Example 3: Negative Space and Sonic Silence
Just as Ruscha often emphasizes negative space as an active design component, a typographic score might utilize blank gaps, word fragmentation, or obscured lettering as a way to articulate silence, spatialized rests, or non-action in performance.

Beyond Ruscha: The Future of Typographic Scores
While Ruscha’s work provides a foundational visual model, typographic notation has the potential to expand in multiple directions:
  • Augmented Reality Scores: Using digital typography that changes in real time, reacting to performer input.
  • AI-Generated Word Scores: Allowing machine learning models to generate new typographic sonic structures based on linguistic and phonetic analysis.
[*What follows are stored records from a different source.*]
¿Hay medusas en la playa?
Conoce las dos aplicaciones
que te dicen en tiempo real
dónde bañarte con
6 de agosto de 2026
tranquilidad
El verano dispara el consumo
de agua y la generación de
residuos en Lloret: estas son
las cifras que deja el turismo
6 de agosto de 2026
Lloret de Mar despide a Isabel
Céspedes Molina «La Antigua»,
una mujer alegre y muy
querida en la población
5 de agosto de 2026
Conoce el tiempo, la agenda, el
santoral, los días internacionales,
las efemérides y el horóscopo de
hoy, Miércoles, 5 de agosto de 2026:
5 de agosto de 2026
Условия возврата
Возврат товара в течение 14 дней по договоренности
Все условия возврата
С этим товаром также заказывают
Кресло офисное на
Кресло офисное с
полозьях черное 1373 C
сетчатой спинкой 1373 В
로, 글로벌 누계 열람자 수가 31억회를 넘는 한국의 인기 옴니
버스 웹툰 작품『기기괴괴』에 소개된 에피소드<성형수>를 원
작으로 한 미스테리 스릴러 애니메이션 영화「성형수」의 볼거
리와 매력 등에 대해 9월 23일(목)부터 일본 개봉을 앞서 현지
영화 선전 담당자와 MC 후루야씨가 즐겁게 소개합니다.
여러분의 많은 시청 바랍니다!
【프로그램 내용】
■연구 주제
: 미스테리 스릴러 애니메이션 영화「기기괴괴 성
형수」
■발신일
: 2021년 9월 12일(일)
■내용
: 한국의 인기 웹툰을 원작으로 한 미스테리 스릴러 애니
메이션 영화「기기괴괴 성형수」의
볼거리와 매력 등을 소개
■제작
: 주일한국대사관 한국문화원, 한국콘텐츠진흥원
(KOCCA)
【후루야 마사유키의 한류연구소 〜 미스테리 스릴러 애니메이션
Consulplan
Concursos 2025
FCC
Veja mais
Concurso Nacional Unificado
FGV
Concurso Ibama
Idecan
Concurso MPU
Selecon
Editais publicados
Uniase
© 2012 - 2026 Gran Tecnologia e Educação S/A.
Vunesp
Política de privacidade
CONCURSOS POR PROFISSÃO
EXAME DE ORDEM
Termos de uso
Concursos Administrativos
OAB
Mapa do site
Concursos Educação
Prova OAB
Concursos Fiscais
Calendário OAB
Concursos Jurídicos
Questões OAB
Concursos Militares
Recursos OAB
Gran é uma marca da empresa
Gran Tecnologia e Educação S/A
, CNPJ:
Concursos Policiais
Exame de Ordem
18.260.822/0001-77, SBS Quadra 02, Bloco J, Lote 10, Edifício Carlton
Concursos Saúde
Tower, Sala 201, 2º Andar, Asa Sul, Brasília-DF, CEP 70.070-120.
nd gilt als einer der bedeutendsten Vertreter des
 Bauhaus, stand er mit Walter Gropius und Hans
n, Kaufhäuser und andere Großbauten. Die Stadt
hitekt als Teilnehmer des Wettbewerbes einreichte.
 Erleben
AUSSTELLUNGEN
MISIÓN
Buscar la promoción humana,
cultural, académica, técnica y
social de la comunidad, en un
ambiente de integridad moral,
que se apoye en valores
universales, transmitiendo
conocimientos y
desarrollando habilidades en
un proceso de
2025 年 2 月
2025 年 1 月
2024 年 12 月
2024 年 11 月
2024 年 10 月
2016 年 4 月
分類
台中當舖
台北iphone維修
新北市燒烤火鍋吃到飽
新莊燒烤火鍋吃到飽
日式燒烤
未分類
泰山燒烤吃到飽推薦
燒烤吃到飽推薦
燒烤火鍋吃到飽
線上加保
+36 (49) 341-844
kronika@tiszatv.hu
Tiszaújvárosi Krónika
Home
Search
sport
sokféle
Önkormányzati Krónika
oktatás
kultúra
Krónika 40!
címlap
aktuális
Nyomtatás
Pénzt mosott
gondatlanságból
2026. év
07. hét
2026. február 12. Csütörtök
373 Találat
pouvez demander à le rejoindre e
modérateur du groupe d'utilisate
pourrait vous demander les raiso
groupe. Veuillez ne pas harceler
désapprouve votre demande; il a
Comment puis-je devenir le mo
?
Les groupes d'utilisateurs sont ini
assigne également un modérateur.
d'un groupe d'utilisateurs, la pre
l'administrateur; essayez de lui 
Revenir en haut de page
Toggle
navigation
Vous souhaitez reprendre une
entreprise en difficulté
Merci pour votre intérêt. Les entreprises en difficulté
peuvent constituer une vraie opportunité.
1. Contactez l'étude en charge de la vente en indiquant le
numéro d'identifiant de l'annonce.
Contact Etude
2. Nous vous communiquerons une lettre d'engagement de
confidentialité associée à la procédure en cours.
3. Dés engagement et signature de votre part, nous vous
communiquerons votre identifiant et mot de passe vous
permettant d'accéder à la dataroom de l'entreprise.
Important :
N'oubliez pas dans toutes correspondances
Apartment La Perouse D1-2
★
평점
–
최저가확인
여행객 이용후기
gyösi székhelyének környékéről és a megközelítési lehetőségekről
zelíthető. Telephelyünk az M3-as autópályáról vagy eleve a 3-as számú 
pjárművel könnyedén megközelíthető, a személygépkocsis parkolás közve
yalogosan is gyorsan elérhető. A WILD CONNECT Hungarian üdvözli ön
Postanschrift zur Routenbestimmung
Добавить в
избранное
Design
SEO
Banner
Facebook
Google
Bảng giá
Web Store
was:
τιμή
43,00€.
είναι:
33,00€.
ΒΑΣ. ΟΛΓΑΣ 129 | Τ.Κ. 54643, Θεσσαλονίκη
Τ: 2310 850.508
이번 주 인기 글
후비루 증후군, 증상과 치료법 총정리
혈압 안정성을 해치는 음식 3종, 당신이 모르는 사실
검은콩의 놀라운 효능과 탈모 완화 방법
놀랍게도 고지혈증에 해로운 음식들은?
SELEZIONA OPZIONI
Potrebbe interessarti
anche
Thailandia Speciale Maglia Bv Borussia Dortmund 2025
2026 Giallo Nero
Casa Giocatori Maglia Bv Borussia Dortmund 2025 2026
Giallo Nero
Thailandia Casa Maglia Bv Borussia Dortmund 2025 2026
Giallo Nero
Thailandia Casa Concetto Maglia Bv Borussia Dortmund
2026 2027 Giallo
  • Neural-Responsive Typography: Using brain-computer interfaces to dynamically alter the typographic score based on performer biofeedback.

Word as a Sonic Event
Ed Ruscha’s typographic paintings demonstrate that words are not simply vessels for meaning—they are material forms, perceptual fields, and objects of physical interaction. In the same way, typographic scores redefine how notation operates, shifting it from a linear system of musical instruction to an immersive, visually-driven sonic event.
Through the careful manipulation of font, spatial layout, and typographic architecture, a typographic score does not merely represent music—it becomes an active participant in its realization.